April Flowers for redOrbit.com – Your Universe Online
Sixteen new genetic associations, including pollen, dust-mite and cat allergies, have been identified by the largest genome-wide association study ever conducted on common allergies.
23andMe, the leading personal genetics company, and the Avon Longitudinal Study of Parents and Children (ALSPAC) collaborated on the study, which examined data for more than 53,000 individuals.
The study, published in Nature Genetics, also identified eight genetic variations for allergies that have previously been associated with asthma. A series of key pathways in the biological basis of common allergies are highlighted by the genes implicated in the study.
In the industrialized world, allergies and allergic asthma are among the most common diseases. A 2005 survey in the US revealed more than half of the population tested positive for sensitivity to at least one of the ten most common allergens. This shows a considerable increase compared to the results of the same survey performed ten years earlier.
“We’ve seen some substantial increases in prevalence of allergies and asthma,” said David Hinds, PhD, 23andMe principal scientist. “Although environmental factors certainly play a role, our study reinforces the genetic link between common allergens and a person’s susceptibility to experiencing an allergic reaction. Additionally, current estimates of the heritability of allergies are high, which suggests that understanding the genetic factors underlying allergic conditions may be key to understanding who might be most likely to suffer from allergies and how the condition might best be treated.”
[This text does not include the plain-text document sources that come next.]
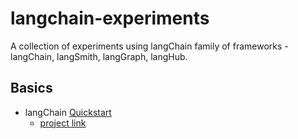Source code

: # langchain-experiments

A collection of experiments using langChain family of frameworks - langChain, langSmith, langGraph, langHub.

## Basics
- langChain [Quickstart](https://python.langchain.com/docs/get_started/quickstart)
  - [project link](src/quickstart/README_quickstart.md)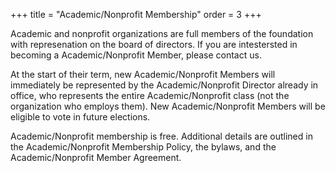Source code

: +++
title = "Academic/Nonprofit Membership"
order = 3
+++

Academic and nonprofit organizations are full members of the foundation with represenation on the board of directors. If you are intestersted in becoming a Academic/Nonprofit Member, please contact us.

At the start of their term, new Academic/Nonprofit Members will immediately be represented by the Academic/Nonprofit Director already in office, who represents the entire Academic/Nonprofit class (not the organization who employs them). New Academic/Nonprofit Members will be eligible to vote in future elections.

Academic/Nonprofit membership is free. Additional details are outlined in the Academic/Nonprofit Membership Policy, the bylaws, and the Academic/Nonprofit Member Agreement.
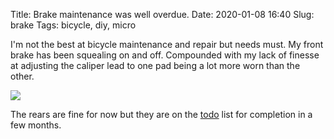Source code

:Title: Brake maintenance was well overdue.
Date: 2020-01-08 16:40
Slug: brake
Tags: bicycle, diy, micro

I'm not the best at bicycle maintenance and repair but needs must. My front brake has been squealing on and off. Compounded with my lack of finesse at adjusting the caliper lead to one pad being a lot more worn than the other.

<img src="{static}/media/images/2020-01-08 pads.jpg" class="align-center" loading="lazy" />

The rears are fine for now but they are on the [todo](https://taskwarrior.org/) list for completion in a few months.
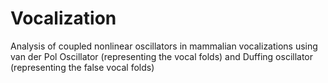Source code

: # Vocalization
Analysis of coupled nonlinear oscillators in mammalian vocalizations using van der Pol Oscillator (representing the vocal folds) and Duffing oscillator (representing the false vocal folds)
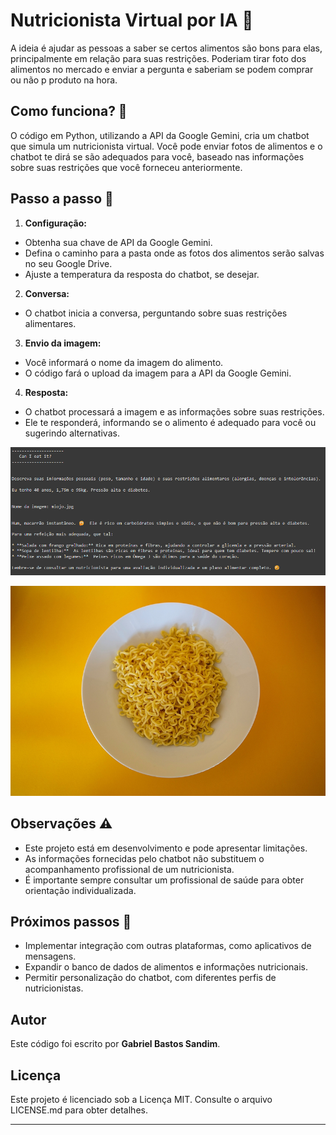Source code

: # Nutricionista Virtual por IA 🍏

A ideia é ajudar as pessoas a saber se certos alimentos são bons para elas, principalmente em relação para suas restrições. Poderiam tirar foto dos alimentos no mercado e enviar a pergunta e saberiam se podem comprar ou não p produto na hora.

## Como funciona? 🤔

O código em Python, utilizando a API da Google Gemini, cria um chatbot que simula um nutricionista virtual. Você pode enviar fotos de alimentos e o chatbot te dirá se são adequados para você, baseado nas informações sobre suas restrições que você forneceu anteriormente.

## Passo a passo 🚀
1. **Configuração:**
  * Obtenha sua chave de API da Google Gemini.
  * Defina o caminho para a pasta onde as fotos dos alimentos serão salvas no seu Google Drive.
  * Ajuste a temperatura da resposta do chatbot, se desejar.
2. **Conversa:**
  * O chatbot inicia a conversa, perguntando sobre suas restrições alimentares.
3. **Envio da imagem:**
  * Você informará o nome da imagem do alimento.
  * O código fará o upload da imagem para a API da Google Gemini.
4. **Resposta:**
  * O chatbot processará a imagem e as informações sobre suas restrições.
  * Ele te responderá, informando se o alimento é adequado para você ou sugerindo alternativas.

  ![Resultado exemplo](./exemplo.png)

  ![Foto utilizada no exemplo](./miojo.jpg)


## Observações ⚠️
* Este projeto está em desenvolvimento e pode apresentar limitações.
* As informações fornecidas pelo chatbot não substituem o acompanhamento profissional de um nutricionista.
* É importante sempre consultar um profissional de saúde para obter orientação individualizada.

## Próximos passos 👣
* Implementar integração com outras plataformas, como aplicativos de mensagens.
* Expandir o banco de dados de alimentos e informações nutricionais.
* Permitir personalização do chatbot, com diferentes perfis de nutricionistas.

## Autor
Este código foi escrito por **Gabriel Bastos Sandim**.

## Licença
Este projeto é licenciado sob a Licença MIT. Consulte o arquivo LICENSE.md para obter detalhes.

---
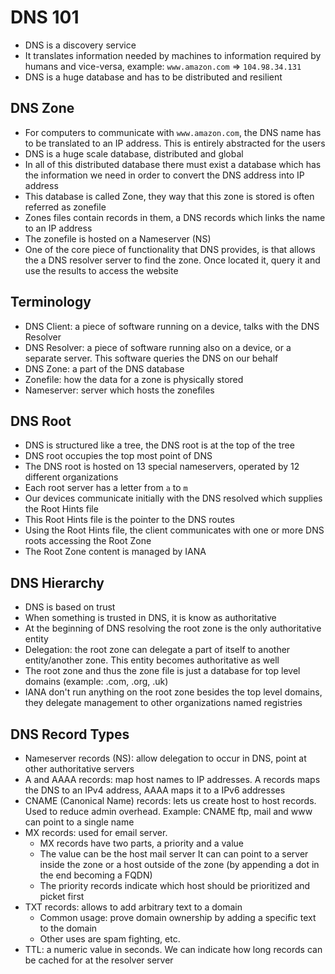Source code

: # DNS 101

- DNS is a discovery service
- It translates information needed by machines to information required by humans and vice-versa, example: `www.amazon.com` => `104.98.34.131`
- DNS is a huge database and has to be distributed and resilient

## DNS Zone

- For computers to communicate with `www.amazon.com`, the DNS name has to be translated to an IP address. This is entirely abstracted for the users
- DNS is a huge scale database, distributed and global
- In all of this distributed database there must exist a database which has the information we need in order to convert the DNS address into IP address
- This database is called Zone, they way that this zone is stored is often referred as zonefile
- Zones files contain records in them, a DNS records which links the name to an IP address
- The zonefile is hosted on a Nameserver (NS)
- One of the core piece of functionality that DNS provides, is that allows the a DNS resolver server to find the zone. Once located it, query it and use the results to access the website

## Terminology

- DNS Client: a piece of software running on a device, talks with the DNS Resolver
- DNS Resolver: a piece of software running also on a device, or a separate server. This software queries the DNS on our behalf
- DNS Zone: a part of the DNS database
- Zonefile: how the data for a zone is physically stored
- Nameserver: server which hosts the zonefiles

## DNS Root

- DNS is structured like a tree, the DNS root is at the top of the tree
- DNS root occupies the top most point of DNS
- The DNS root is hosted on 13 special nameservers, operated by 12 different organizations
- Each root server has a letter from `a` to `m`
- Our devices communicate initially with the DNS resolved which supplies the Root Hints file
- This Root Hints file is the pointer to the DNS routes
- Using the Root Hints file, the client communicates with one or more DNS roots accessing the Root Zone
- The Root Zone content is managed by IANA

## DNS Hierarchy

- DNS is based on trust
- When something is trusted in DNS, it is know as authoritative
- At the beginning of DNS resolving the root zone is the only authoritative entity
- Delegation: the root zone can delegate a part of itself to another entity/another zone. This entity becomes authoritative as well
- The root zone and thus the zone file is just a database for top level domains (example: .com, .org, .uk)
- IANA don't run anything on the root zone besides the top level domains, they delegate management to other organizations named registries

## DNS Record Types

- Nameserver records (NS): allow delegation to occur in DNS, point at other authoritative servers
- A and AAAA records: map host names to IP addresses. A records maps the DNS to an IPv4 address, AAAA maps it to a IPv6 addresses
- CNAME (Canonical Name) records: lets us create host to host records. Used to reduce admin overhead. Example: CNAME ftp, mail and www can point to a single name
- MX records: used for email server. 
    - MX records have two parts, a priority and a value
    - The value can be the host mail server It can can point to a server inside the zone or a host outside of the zone (by appending a dot in the end becoming a FQDN)
    -  The priority records indicate which host should be prioritized and picket first
- TXT records: allows to add arbitrary text to a domain
    - Common usage: prove domain ownership by adding a specific text to the domain
    - Other uses are spam fighting, etc.
- TTL: a numeric value in seconds. We can indicate how long records can be cached for at the resolver server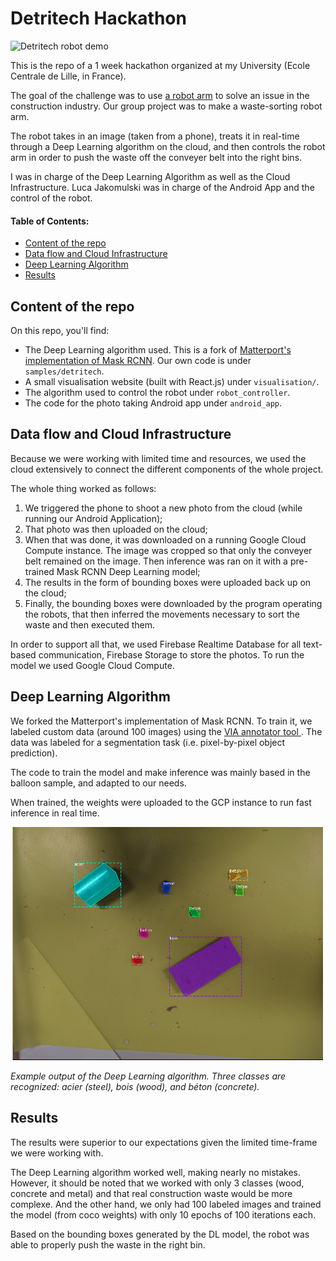 # Detritech Hackathon

![Detritech robot demo](assets/detritech_robot.gif "Detritech robot demo")

This is the repo of a 1 week hackathon organized at my University (Ecole Centrale de Lille, in France). 

The goal of the challenge was to use [a robot arm](https://www.universal-robots.com/products/ur10-robot/) to solve an issue in the construction industry. Our group project was to make a waste-sorting robot arm.

The robot takes in an image (taken from a phone), treats it in real-time through a Deep Learning algorithm on the cloud, and then controls the robot arm in order to push the waste off the conveyer belt into the right bins. 

I was in charge of the Deep Learning Algorithm as well as the Cloud Infrastructure. Luca Jakomulski was in charge of the Android App and the control of the robot. 

#### Table of Contents: 
  - [Content of the repo](#content-of-the-repo)
  - [Data flow and Cloud Infrastructure](#data-flow-and-cloud-infrastructure)
  - [Deep Learning Algorithm](#deep-learning-algorithm)
  - [Results](#results)

## Content of the repo

On this repo, you'll find:

- The Deep Learning algorithm used. This is a fork of [Matterport's implementation of Mask RCNN](https://github.com/matterport/Mask_RCNN). Our own code is under `samples/detritech`.
- A small visualisation website (built with React.js) under `visualisation/`.
- The algorithm used to control the robot under `robot_controller`.
- The code for the photo taking Android app under `android_app`.



## Data flow and Cloud Infrastructure

Because we were working with limited time and resources, we used the cloud extensively to connect the different components of the whole project. 

The whole thing worked as follows:

1. We triggered the phone to shoot a new photo from the cloud (while running our Android Application);
2. That photo was then uploaded on the cloud;
3. When that was done, it was downloaded on a running Google Cloud Compute instance. The image was cropped so that only the conveyer belt remained on the image. Then inference was ran on it with a pre-trained Mask RCNN Deep Learning model;
4. The results in the form of bounding boxes were uploaded back up on the cloud;
5. Finally, the bounding boxes were downloaded by the program operating the robots, that then inferred the movements necessary to sort the waste and then executed them.

In order to support all that, we used Firebase Realtime Database for all text-based communication, Firebase Storage to store the photos. To run the model we used Google Cloud Compute. 

## Deep Learning Algorithm

We forked the Matterport's implementation of Mask RCNN. To train it, we labeled custom data (around 100 images) using the [VIA annotator tool ](https://www.robots.ox.ac.uk/~vgg/software/via/). The data was labeled for a segmentation task (i.e. pixel-by-pixel object prediction). 

The code to train the model and make inference was mainly based in the balloon sample, and adapted to our needs. 

When trained, the weights were uploaded to the GCP instance to run fast inference in real time. 


![Model Output](assets/model_output.png "Model Output")

*Example output of the Deep Learning algorithm. Three classes are recognized: acier (steel), bois (wood), and béton (concrete).*



## Results

The results were superior to our expectations given the limited time-frame we were working with. 

The Deep Learning algorithm worked well, making nearly no mistakes. However, it should be noted that we worked with only 3 classes (wood, concrete and metal) and that real construction waste would be more complexe. And the other hand, we only had 100 labeled images and trained the model (from coco weights) with only 10 epochs of 100 iterations each. 

Based on the bounding boxes generated by the DL model, the robot was able to properly push the waste in the right bin.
Three common self-reported allergy phenotypes — pollen, dust-mite and cat allergies — were selected for the study. Comparable data was available for these phenotypes both in the 23andMe research community and in a cohort from ALSPAC. The data from both were included in a genome-wide association meta-analysis.
“Allergy is an important component of many diseases, including asthma, eczema and hay fever, which together account for a huge burden on patients and the health services.” said Professor John Henderson of ALSPAC. “This is a very exciting time for allergy research. Genetic discoveries have identified specific pathways of allergy development that are not shared with allergic diseases like asthma. Understanding these pathways could lead to eventual development of drugs that cure or prevent allergy rather than just suppressing its symptoms.”
“One of the key features of this work is the demonstration that with a suitably sized study, the analysis of medically relevant questionnaire data alongside genetic variation has the potential to yield important information concerning the underlying biology of a complex outcome,” said Dr. Nic Timpson of ALSPAC. “Indeed, through this collaborative interaction with colleagues from EAGLE where specific tests of allergic sensitization were available, we were able to independently replicate many of the findings made here.”
EAGLE, the Early Genetics and Lifecourse Epidemiology research cohort, conducted a companion study, also published in Nature Genetics. The EAGLE researchers used clinically defined data instead of self-reported data, which provided the opportunity to compare results of self-reported data to study results based on clinically defined data. The results of the two studies were very consistent in general, and highlighted many of the same genes and pathways.
“This coordinated approach to research significantly accelerates the replication and validation processes associated with solidifying new genetic discoveries,” said Hinds.
“Through this collaborative effort, we have identified several genes that are responsible for a considerable proportion of allergy in the population,” said Klaus Bonnelykke, MD, PhD and principal scientist from EAGLE. “This is an important step in allergy research.”